Un coup d’épée dans l’eau. C’est dommage, car Poil de carotte, fameux roman de Jules Renard, constitue une base de choix, un matériau solide pour construire une adaptation en BD. Mais si le dessin de Renaud Collard réussi à convaincre, le découpage scénaristique de Corbeyran fait chou blanc.
Le jeune Poil de carotte fait les frais de sa différence avec son frère et sa sœur. Rouquin, l’enfant devient le souffre-douleur et la proie de ses parents, en particulier sa vilaine mère. Aller fermer les poules, la nuit dans le noir, effectuer l’ensemble des basses besognes ménagères et ne pas avoir le droit de manger la même chose que les autres : un traitement de faveur lui est imposé.
Si le texte de départ est aussi subtil dans l’écriture que triste, le découpage en petits chapitres choisi ici par Corbeyran, passe complètement à côté de la narration originale, donnant un album bien trop court et peu approfondi. Le récit n’a pas la force nécessaire et ne permet pas au dessin de Renaud Collard d’éclore, malgré un potentiel évident.

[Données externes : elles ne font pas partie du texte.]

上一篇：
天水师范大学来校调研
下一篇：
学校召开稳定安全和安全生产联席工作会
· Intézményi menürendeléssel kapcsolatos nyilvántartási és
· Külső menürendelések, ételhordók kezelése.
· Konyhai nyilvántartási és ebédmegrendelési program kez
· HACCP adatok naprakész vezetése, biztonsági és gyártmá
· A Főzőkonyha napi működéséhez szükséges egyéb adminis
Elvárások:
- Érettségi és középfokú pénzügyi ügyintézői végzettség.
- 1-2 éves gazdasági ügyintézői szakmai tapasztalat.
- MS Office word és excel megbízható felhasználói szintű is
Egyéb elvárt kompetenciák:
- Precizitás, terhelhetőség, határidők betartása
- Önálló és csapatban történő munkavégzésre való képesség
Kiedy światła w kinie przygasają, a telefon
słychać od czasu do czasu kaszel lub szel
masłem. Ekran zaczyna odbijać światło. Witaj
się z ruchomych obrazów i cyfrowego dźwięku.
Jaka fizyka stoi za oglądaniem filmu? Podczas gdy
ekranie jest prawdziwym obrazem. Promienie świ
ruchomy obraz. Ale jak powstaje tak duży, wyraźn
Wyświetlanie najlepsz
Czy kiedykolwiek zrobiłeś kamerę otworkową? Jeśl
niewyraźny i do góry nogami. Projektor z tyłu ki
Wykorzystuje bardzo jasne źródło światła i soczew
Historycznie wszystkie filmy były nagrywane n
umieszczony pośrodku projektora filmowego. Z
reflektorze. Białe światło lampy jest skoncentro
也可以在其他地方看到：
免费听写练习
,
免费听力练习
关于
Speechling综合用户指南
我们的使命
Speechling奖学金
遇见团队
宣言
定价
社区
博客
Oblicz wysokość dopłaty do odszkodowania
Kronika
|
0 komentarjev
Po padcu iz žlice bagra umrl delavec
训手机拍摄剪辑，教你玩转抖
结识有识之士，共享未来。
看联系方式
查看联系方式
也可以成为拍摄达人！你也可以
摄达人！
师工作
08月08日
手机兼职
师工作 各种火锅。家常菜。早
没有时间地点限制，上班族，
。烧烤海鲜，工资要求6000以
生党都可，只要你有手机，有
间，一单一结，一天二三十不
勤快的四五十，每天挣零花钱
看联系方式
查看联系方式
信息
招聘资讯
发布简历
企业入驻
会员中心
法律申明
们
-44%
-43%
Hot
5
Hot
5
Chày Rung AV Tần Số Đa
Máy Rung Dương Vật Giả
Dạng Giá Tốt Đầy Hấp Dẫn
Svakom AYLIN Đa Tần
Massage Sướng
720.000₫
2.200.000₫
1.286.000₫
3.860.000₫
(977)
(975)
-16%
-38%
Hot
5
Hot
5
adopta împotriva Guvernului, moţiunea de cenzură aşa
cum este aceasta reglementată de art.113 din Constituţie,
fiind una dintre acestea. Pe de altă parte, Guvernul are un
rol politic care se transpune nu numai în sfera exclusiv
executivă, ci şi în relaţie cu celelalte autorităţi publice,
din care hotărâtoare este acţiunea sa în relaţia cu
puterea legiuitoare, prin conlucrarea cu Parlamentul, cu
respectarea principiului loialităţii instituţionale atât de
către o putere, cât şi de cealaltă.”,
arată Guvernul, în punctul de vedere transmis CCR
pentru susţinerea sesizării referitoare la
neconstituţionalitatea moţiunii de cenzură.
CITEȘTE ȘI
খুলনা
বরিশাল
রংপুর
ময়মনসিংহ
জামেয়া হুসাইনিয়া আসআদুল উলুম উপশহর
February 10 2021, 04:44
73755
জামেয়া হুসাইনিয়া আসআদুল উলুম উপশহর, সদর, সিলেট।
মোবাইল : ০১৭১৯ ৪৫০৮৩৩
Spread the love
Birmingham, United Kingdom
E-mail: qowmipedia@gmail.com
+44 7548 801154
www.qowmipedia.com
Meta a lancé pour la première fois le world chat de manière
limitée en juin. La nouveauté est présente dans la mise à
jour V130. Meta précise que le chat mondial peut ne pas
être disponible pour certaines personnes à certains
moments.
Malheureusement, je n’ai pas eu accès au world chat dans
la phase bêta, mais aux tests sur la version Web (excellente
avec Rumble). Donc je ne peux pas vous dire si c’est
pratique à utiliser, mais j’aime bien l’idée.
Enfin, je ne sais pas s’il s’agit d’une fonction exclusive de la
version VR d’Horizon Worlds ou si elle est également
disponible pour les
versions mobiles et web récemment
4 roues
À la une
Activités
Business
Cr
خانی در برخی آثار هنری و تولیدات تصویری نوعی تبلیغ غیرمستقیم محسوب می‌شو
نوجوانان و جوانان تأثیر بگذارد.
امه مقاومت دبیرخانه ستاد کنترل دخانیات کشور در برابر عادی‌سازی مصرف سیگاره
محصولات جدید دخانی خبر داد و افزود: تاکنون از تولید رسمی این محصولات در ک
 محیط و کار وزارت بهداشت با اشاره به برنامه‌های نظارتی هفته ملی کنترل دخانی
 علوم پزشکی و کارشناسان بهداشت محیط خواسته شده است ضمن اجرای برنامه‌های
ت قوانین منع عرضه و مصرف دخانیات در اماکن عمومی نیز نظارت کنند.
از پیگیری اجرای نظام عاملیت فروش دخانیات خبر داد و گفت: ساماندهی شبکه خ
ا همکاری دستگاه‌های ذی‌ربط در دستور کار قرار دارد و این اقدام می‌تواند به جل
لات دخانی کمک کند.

Car le trait est soigné, tout autant que les couleurs vives et éclatantes d’Isabelle Rabarot. On se dit alors que l’idéal aurait été d’opter plutôt pour le livre original illustré par les soins d’un dessinateur réceptif à cette histoire symbole de l’enfance martyre. Ses personnages pleins d’expressivité et son décorum en mouvement permanent méritaient bien mieux.
Partir d’un livre culte, malgré la puissance d’une histoire fabuleuse, ne suffit pas toujours à en tirer une bonne adaptation. Ce Poil de carotte en est la preuve, même s’il a un mérite déjà considérable : nous donner l’envie de relire cette œuvre magistrale. Sur laquelle, adulte, on ne peut que porter un regard différent par rapport à une lecture enfantine.